Pandangannya kosong. Aura masih tidak bisa memercayai situasi yang terjadi saat ini. Ia berharap semua yang ia lihat sekarang hanya mimpi. Namun, semua adalah kenyataan yang harus ia hadapi meski dengan hati yang tercabik.

Baru seminggu lalu, ia mengenakan pakaian putih yang melambangkan kesucian cinta dan kasih yang berusaha dikaitkan kembali antara hatinya dan pria yang pernah ia cintai. Hari ini, gambaran indah seminggu lalu menjadi mimpi buruk yang tidak ingin Aura lewati.
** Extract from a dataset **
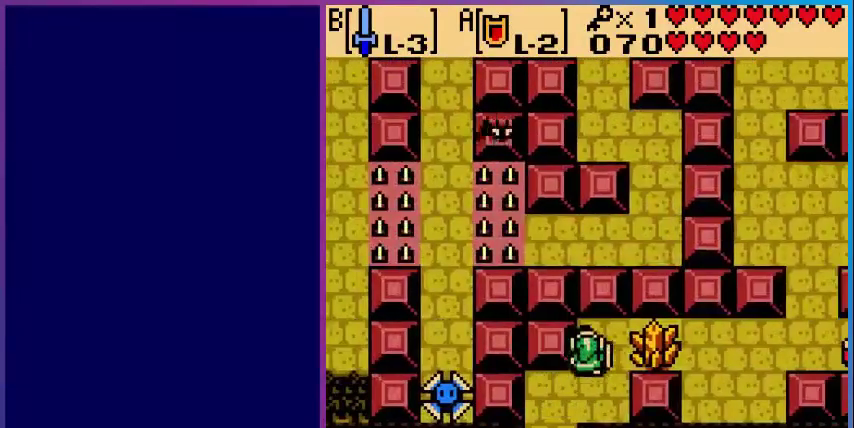
{"buttons": ["START"], "events": [[120, "DPAD_UP", "up"], [200, "B", "down"], [200, "DPAD_RIGHT", "up"], [400, "B", "up"], [400, "START", "down"]]}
Pakaian putih yang ia kenakan, berubah menjadi pakaian serba hitam yang menggambarkan kesedihan dan kepiluan.

Masih teringat jelas, saat-saat di mana ia berhadapan dengan Rigel dalam pertemuan intim, setelah sekian lama menjadi asing bagi satu sama lain. Rigel mengajaknya berbicara serius, tentang Anka dan semua permasalahan yang melanda hubungan mereka.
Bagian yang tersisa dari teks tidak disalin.